Solo y con la única fuerza de la voluntad
vio pasar el tiempo, presenció la muerte de las horas con la estoicidad de un
héroe. Solventó el cansancio y el agotamiento encomendándose al recuerdo,
desplazándose por el éter de la evocación, retornando al camino por donde
quedaron la impronta de sus pasos, los mismos que iría recogiendo apenas el
culmen de los propósitos se cumpliesen, el reflejo de los sueños revoloteando
entre las copas de las amapolas, jugando con la mariposa que se convertía en
guía para sus juegos, el surco de las ruedas de la carreta horadando el terruño
y signando para la eternidad su presencia en las marismas.
Un pequeño revuelo le devuelve a la
realidad. Hay impulsos que son irreprimibles cuando provienen de la devoción,
de la exultación del amor. Es un aviso, un proyecto de intenciones que se
presentan por la irrefrenable e incontenible potestad de la devoción, un
propósito que aborta la hilaridad esbozada una serenidad a punto de quebrarse
también, pero que intenta mantener indemne las líneas del tiempo, el sustrato
de la tradición ejerciendo su poder.

## Registros de un conjunto de datos:
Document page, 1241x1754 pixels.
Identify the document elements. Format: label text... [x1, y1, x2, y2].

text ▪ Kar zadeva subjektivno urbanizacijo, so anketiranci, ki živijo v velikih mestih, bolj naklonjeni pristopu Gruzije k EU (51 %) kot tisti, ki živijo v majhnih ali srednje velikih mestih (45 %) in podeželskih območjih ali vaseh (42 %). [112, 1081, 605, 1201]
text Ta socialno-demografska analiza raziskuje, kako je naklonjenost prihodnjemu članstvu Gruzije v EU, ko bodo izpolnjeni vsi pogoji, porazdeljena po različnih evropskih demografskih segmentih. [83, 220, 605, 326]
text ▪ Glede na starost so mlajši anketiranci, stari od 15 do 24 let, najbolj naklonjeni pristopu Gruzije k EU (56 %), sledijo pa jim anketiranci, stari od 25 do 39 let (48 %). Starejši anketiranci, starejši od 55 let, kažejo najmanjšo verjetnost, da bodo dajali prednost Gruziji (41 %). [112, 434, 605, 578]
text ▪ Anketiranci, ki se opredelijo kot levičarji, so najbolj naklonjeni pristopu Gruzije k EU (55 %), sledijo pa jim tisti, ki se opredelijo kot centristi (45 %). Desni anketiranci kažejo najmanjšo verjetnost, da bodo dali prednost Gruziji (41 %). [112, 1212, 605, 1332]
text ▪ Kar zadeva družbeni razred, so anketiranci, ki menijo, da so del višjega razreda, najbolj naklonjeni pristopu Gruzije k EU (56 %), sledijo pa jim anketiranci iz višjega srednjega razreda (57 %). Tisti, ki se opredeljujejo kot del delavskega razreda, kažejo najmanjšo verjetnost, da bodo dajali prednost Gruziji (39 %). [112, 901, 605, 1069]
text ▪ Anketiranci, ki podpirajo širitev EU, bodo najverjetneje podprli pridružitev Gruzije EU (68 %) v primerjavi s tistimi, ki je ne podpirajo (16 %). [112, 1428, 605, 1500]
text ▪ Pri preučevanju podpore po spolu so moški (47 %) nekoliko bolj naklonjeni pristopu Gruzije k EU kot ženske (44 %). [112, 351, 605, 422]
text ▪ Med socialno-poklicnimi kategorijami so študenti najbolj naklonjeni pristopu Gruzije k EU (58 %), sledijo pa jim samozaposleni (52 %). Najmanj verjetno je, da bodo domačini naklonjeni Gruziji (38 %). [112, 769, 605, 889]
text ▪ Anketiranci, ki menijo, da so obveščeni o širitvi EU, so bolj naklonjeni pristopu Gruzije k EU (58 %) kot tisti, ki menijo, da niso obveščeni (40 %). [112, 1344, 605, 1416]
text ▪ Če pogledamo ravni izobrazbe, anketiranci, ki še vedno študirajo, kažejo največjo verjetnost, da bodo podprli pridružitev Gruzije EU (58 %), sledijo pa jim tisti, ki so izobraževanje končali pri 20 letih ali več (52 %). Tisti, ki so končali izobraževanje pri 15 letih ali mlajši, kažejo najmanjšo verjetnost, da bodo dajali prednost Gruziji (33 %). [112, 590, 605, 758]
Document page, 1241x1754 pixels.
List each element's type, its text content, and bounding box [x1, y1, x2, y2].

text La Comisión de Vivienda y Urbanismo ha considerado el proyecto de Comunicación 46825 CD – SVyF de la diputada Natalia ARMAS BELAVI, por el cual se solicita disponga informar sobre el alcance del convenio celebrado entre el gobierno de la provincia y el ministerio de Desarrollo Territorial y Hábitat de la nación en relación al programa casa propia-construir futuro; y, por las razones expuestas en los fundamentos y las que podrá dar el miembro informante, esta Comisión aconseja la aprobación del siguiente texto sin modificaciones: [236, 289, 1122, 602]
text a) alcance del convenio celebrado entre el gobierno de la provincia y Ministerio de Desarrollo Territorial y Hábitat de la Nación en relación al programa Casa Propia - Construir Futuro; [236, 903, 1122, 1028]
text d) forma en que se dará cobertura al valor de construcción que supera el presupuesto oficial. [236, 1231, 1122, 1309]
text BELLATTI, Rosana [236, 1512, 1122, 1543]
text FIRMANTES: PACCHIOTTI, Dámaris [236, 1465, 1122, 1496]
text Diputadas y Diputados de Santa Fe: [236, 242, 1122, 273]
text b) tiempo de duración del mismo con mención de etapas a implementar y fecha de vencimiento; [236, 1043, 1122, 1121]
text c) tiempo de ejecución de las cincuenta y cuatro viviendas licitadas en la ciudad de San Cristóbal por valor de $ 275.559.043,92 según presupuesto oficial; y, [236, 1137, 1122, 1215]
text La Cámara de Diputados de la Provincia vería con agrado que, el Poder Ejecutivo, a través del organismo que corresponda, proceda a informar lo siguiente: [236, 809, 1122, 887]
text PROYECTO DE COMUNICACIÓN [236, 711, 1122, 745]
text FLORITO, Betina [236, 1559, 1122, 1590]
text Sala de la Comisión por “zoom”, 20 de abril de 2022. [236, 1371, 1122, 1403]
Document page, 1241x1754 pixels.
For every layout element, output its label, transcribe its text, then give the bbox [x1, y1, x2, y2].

## EJERCICIO BREVE 1:
Extrae sin cambios las líneas de las filas desde el comienzo hasta la que contiene "Identify the document", ambas incluidas.
## EJERCICIO BREVE 2:
Continúa el texto sobre la espera en soledad y el recuerdo del camino por las marismas a partir de donde termina.
El texto y las filas proceden de fuentes distintas.

## RESPUESTA 1:
Document page, 1241x1754 pixels.
Identify the document elements. Format: label text... [x1, y1, x2, y2].

## RESPUESTA 2:
Sigue imperturbable en el reino
conquistado. Los roces son extraños adveniemientos de invasión que son
inmediatamente repelidos con la oscilación del cuerpo que toma posiciones de
fuerza para no ceder ante el impulso usurpador. Es una desbocada sensación que
perturba, al que sucede inmediatamente un armisticio rubricado con dos sonrisas
y con un viva a la Virgen que alguien ha lanzado providencialmente al aire, que
ha traspasado las lindes de la confrontación con la euforia, y ha servido para
sedar el ímpetu incontrolado.
Dió a los suyos un beso y los dejó
en las puertas de la gran casa, en esas alas que se abren y muestran el
esplendor de la gloria, del cielo descendido al palacio donde reside la Reina
que todo lo puede, como dijo el mayor de los Gallo, Fernando, cuando fue
embestido por las astas del morlaco y lo llevó a las cancelas de la huerta
donde la parca siembra y recorta el fruto con su guadaña y encomendándose a
Ella, como última solución, y se adentró en sus espacios, en las bóvedas que rezumaban
devoción, en las paredes que destilaban emociones y retenían peticiones hechas
oraciones. No fue fácil el acceso porque otros ya habían asolado los tiempos, habían
vencido los cansancios y se habían apostado en las cercanías férreas que se
interponen entre el querer y el poder, entre la vida y la resurrección, que
recupera las ausencias y corrompe las penas solo invocando su nombre, que decapita
certera y concisamente cualquier atisbo de cansancio y hace posible que las
lágrimas se conviertan en espejos de la alegría.
Recuerda el ábside por donde
descubrió la luz del alba un lejano lunes de pentecostés y la victoria sobre la
oscuridad. Han retumbado los cimientos de la nostalgia al unísono con el primer
envite sobre la reja y sucumbido a la emoción irrefrenable. Ha abandonado su
reino y se ha abierto paso hasta el pretil del universo que asalta con vigor y
fuerza. Hay vivas, proclamaciones gloriosas y jaculatorias ensalzando la pureza
de la Madre de Dios, un perfecto caos que desmiembra la razón, que descuartiza
la serenidad, donde las emociones se imponen sobre el propio dolor.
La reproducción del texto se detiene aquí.